▶ **Items from a dataset**
----

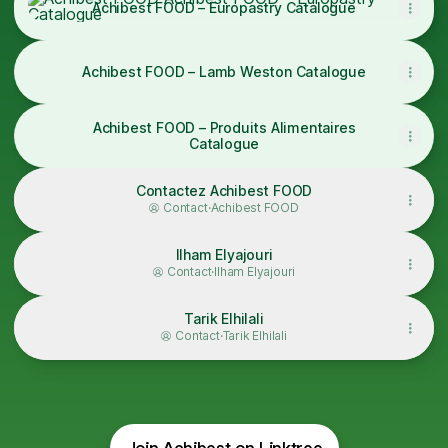
Achibest FOOD – Europastry Catalogue
Achibest FOOD – Lamb Weston Catalogue
Achibest FOOD – Produits Alimentaires
Catalogue
Contactez Achibest FOOD
Contact
·
Achibest FOOD
Ilham Elyajouri
Contact
·
Ilham Elyajouri
Tarik Elhilali
Contact
·
Tarik Elhilali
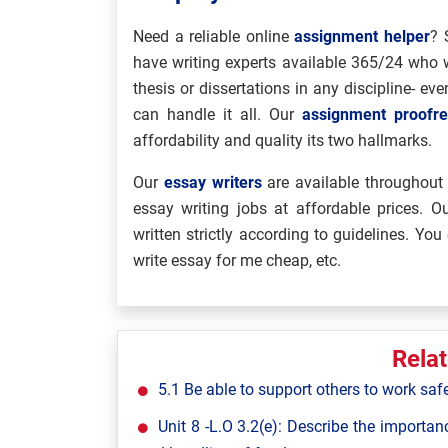
Need a reliable online
assignment helper
? 
have writing experts available 365/24 who w
thesis or dissertations in any discipline- e
can handle it all. Our
assignment proofre
affordability and quality its two hallmarks.
Our
essay writers
are available throughout 
essay writing jobs at affordable prices. 
written strictly according to guidelines. You 
write essay for me cheap, etc.
Rela
5.1 Be able to support others to work saf
Unit 8 -L.O 3.2(e): Describe the importan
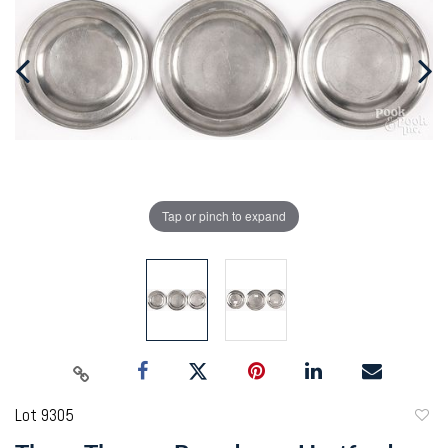
Tap or pinch to expand
Lot 9305
to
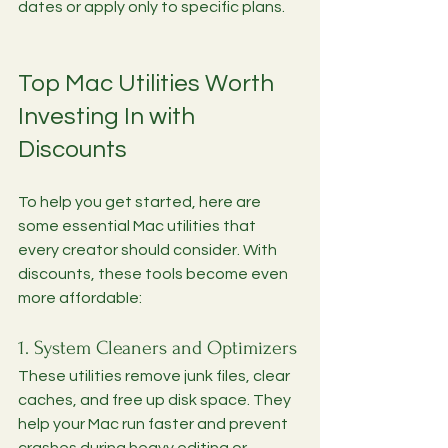
dates or apply only to specific plans.
Top Mac Utilities Worth 
Investing In with 
Discounts
To help you get started, here are 
some essential Mac utilities that 
every creator should consider. With 
discounts, these tools become even 
more affordable:
1. System Cleaners and Optimizers
These utilities remove junk files, clear 
caches, and free up disk space. They 
help your Mac run faster and prevent 
crashes during heavy editing or 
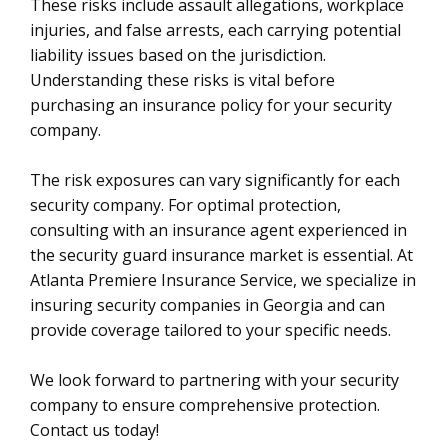
These risks include assault allegations, workplace
injuries, and false arrests, each carrying potential
liability issues based on the jurisdiction.
Understanding these risks is vital before
purchasing an insurance policy for your security
company.
The risk exposures can vary significantly for each
security company. For optimal protection,
consulting with an insurance agent experienced in
the security guard insurance market is essential. At
Atlanta Premiere Insurance Service, we specialize in
insuring security companies in Georgia and can
provide coverage tailored to your specific needs.
We look forward to partnering with your security
company to ensure comprehensive protection.
Contact us today!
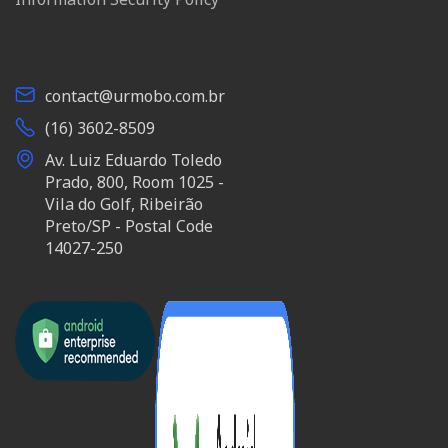
contact@urmobo.com.br
(16) 3602-8509
Av. Luiz Eduardo Toledo
Prado, 800, Room 1025 -
Vila do Golf, Ribeirão
Preto/SP - Postal Code
14027-250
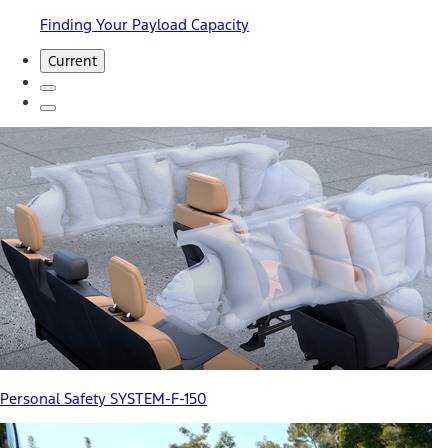
Finding Your Payload Capacity
Current
Personal Safety SYSTEM-F-150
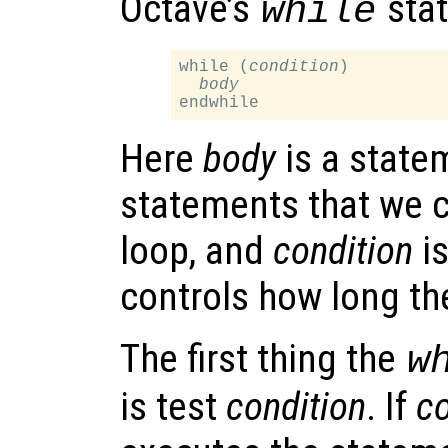
Octave’s
stat
while
while (
condition
)

body
Here
body
is a statem
statements that we c
loop, and
condition
is
controls how long th
The first thing the
w
is test
condition
. If
co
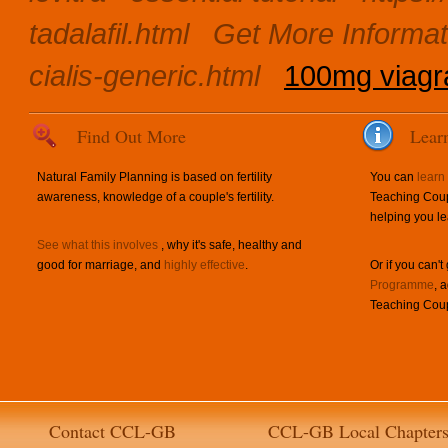
tadalafil.html
Get More Informat
cialis-generic.html
100mg viagra
Find Out More
Lear
Natural Family Planning is based on fertility
You can
learn
awareness, knowledge of a couple's fertility.
Teaching Coup
helping you le
See what this involves
, why it's safe, healthy and
good for marriage, and
highly effective
.
Or if you can't
Programme
, 
Teaching Coup
Contact CCL-GB
CCL-GB Local Chapter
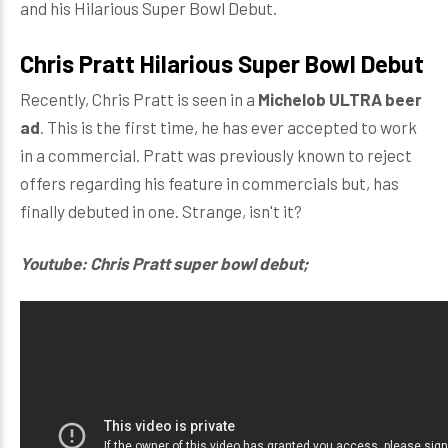
and his Hilarious Super Bowl Debut.
Chris Pratt Hilarious Super Bowl Debut
Recently, Chris Pratt is seen in a
Michelob ULTRA beer
ad
. This is the first time, he has ever accepted to work
in a commercial. Pratt was previously known to reject
offers regarding his feature in commercials but, has
finally debuted in one. Strange, isn't it?
Youtube: Chris Pratt super bowl debut;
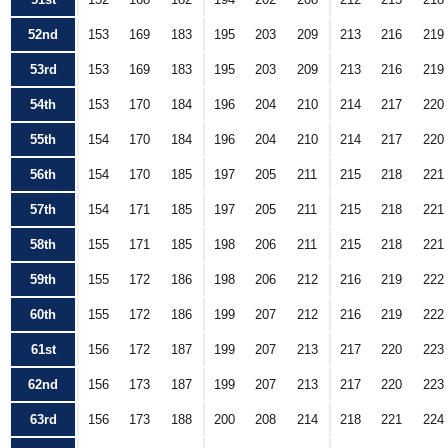
52nd
153
169
183
195
203
209
213
216
219
53rd
153
169
183
195
203
209
213
216
219
54th
153
170
184
196
204
210
214
217
220
55th
154
170
184
196
204
210
214
217
220
56th
154
170
185
197
205
211
215
218
221
57th
154
171
185
197
205
211
215
218
221
58th
155
171
185
198
206
211
215
218
221
59th
155
172
186
198
206
212
216
219
222
60th
155
172
186
199
207
212
216
219
222
61st
156
172
187
199
207
213
217
220
223
62nd
156
173
187
199
207
213
217
220
223
63rd
156
173
188
200
208
214
218
221
224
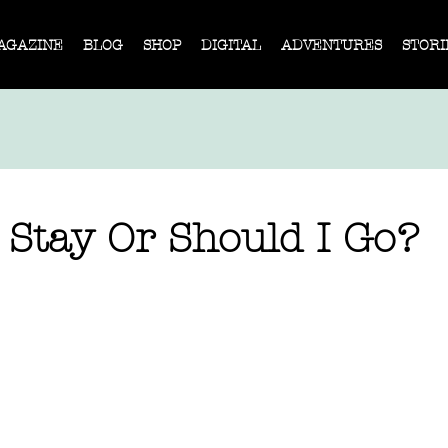
AGAZINE
BLOG
SHOP
DIGITAL
ADVENTURES
STORI
 Stay Or Should I Go?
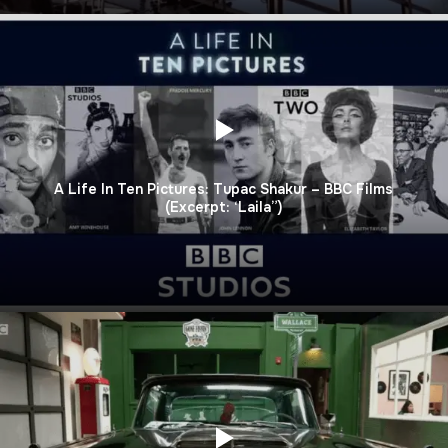
A Life In Ten Pictures: Tupac Shakur – BBC Films
(Excerpt: ‘Laila”)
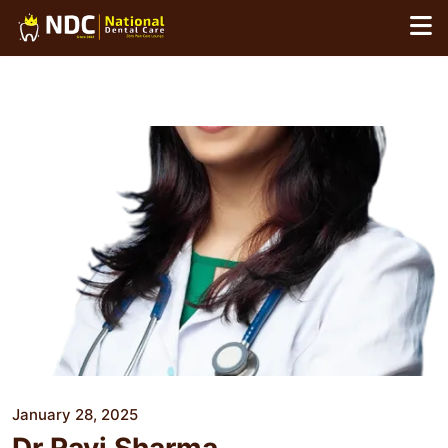
Skip
to
content
January 28, 2025
Dr Ravi Sharma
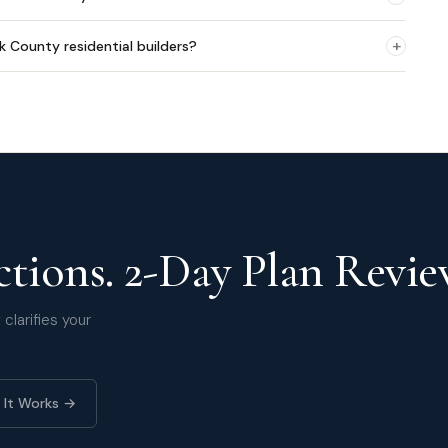
+
lk County residential builders?
tions. 2-Day Plan Revie
clarifies your
 It Works →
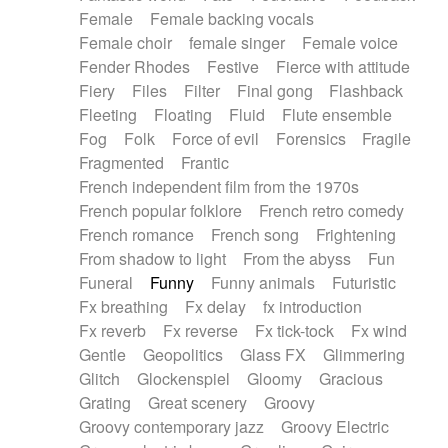
Female
Female backing vocals
Female choir
female singer
Female voice
Fender Rhodes
Festive
Fierce with attitude
Fiery
Files
Filter
Final gong
Flashback
Fleeting
Floating
Fluid
Flute ensemble
Fog
Folk
Force of evil
Forensics
Fragile
Fragmented
Frantic
French independent film from the 1970s
French popular folklore
French retro comedy
French romance
French song
Frightening
From shadow to light
From the abyss
Fun
Funeral
Funny
Funny animals
Futuristic
Fx breathing
Fx delay
fx introduction
Fx reverb
Fx reverse
Fx tick-tock
Fx wind
Gentle
Geopolitics
Glass FX
Glimmering
Glitch
Glockenspiel
Gloomy
Gracious
Grating
Great scenery
Groovy
Groovy contemporary jazz
Groovy Electric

----

Apart from the pictures, every record must be set down exactly.

▶ **Solution to this exercise**
Achibest FOOD – Europastry Catalogue
Achibest FOOD – Lamb Weston Catalogue
Achibest FOOD – Produits Alimentaires
Catalogue
Contactez Achibest FOOD
Contact
·
Achibest FOOD
Ilham Elyajouri
Contact
·
Ilham Elyajouri
Tarik Elhilali
Contact
·
Tarik Elhilali
Need a reliable online
assignment helper
? 
have writing experts available 365/24 who w
thesis or dissertations in any discipline- e
can handle it all. Our
assignment proofre
affordability and quality its two hallmarks.
Our
essay writers
are available throughout 
essay writing jobs at affordable prices. 
written strictly according to guidelines. You 
write essay for me cheap, etc.
Rela
5.1 Be able to support others to work saf
Unit 8 -L.O 3.2(e): Describe the importan
Tap or pinch to expand
Lot 9305
to
dates or apply only to specific plans.
Top Mac Utilities Worth 
Investing In with 
Discounts
To help you get started, here are 
some essential Mac utilities that 
every creator should consider. With 
discounts, these tools become even 
more affordable:
1. System Cleaners and Optimizers
These utilities remove junk files, clear 
caches, and free up disk space. They 
help your Mac run faster and prevent 
crashes during heavy editing or 
These risks include assault allegations, workplace
injuries, and false arrests, each carrying potential
liability issues based on the jurisdiction.
Understanding these risks is vital before
purchasing an insurance policy for your security
company.
The risk exposures can vary significantly for each
security company. For optimal protection,
consulting with an insurance agent experienced in
the security guard insurance market is essential. At
Atlanta Premiere Insurance Service, we specialize in
insuring security companies in Georgia and can
provide coverage tailored to your specific needs.
We look forward to partnering with your security
company to ensure comprehensive protection.
Contact us today!
contact@urmobo.com.br
(16) 3602-8509
Av. Luiz Eduardo Toledo
Prado, 800, Room 1025 -
Vila do Golf, Ribeirão
Preto/SP - Postal Code
14027-250
Finding Your Payload Capacity
Current
Personal Safety SYSTEM-F-150
Octave’s
stat
while
while (
condition
)

body
Here
body
is a statem
statements that we c
loop, and
condition
is
controls how long th
The first thing the
w
is test
condition
. If
co
tadalafil.html
Get More Informat
cialis-generic.html
100mg viagra
Find Out More
Lear
Natural Family Planning is based on fertility
You can
learn
awareness, knowledge of a couple's fertility.
Teaching Coup
helping you le
See what this involves
, why it's safe, healthy and
good for marriage, and
highly effective
.
Or if you can't
Programme
, 
Teaching Coup
Contact CCL-GB
CCL-GB Local Chapter
and his Hilarious Super Bowl Debut.
Chris Pratt Hilarious Super Bowl Debut
Recently, Chris Pratt is seen in a
Michelob ULTRA beer
ad
. This is the first time, he has ever accepted to work
in a commercial. Pratt was previously known to reject
offers regarding his feature in commercials but, has
finally debuted in one. Strange, isn't it?
Youtube: Chris Pratt super bowl debut;
52nd
153
169
183
195
203
209
213
216
219
53rd
153
169
183
195
203
209
213
216
219
54th
153
170
184
196
204
210
214
217
220
55th
154
170
184
196
204
210
214
217
220
56th
154
170
185
197
205
211
215
218
221
57th
154
171
185
197
205
211
215
218
221
58th
155
171
185
198
206
211
215
218
221
59th
155
172
186
198
206
212
216
219
222
60th
155
172
186
199
207
212
216
219
222
61st
156
172
187
199
207
213
217
220
223
62nd
156
173
187
199
207
213
217
220
223
63rd
156
173
188
200
208
214
218
221
224
AGAZINE
BLOG
SHOP
DIGITAL
ADVENTURES
STORI
 Stay Or Should I Go?
A Life In Ten Pictures: Tupac Shakur – BBC Films
(Excerpt: ‘Laila”)
Skip
to
content
January 28, 2025
Dr Ravi Sharma
+
lk County residential builders?
tions. 2-Day Plan Revie
clarifies your
 It Works →
Female
Female backing vocals
Female choir
female singer
Female voice
Fender Rhodes
Festive
Fierce with attitude
Fiery
Files
Filter
Final gong
Flashback
Fleeting
Floating
Fluid
Flute ensemble
Fog
Folk
Force of evil
Forensics
Fragile
Fragmented
Frantic
French independent film from the 1970s
French popular folklore
French retro comedy
French romance
French song
Frightening
From shadow to light
From the abyss
Fun
Funeral
Funny
Funny animals
Futuristic
Fx breathing
Fx delay
fx introduction
Fx reverb
Fx reverse
Fx tick-tock
Fx wind
Gentle
Geopolitics
Glass FX
Glimmering
Glitch
Glockenspiel
Gloomy
Gracious
Grating
Great scenery
Groovy
Groovy contemporary jazz
Groovy Electric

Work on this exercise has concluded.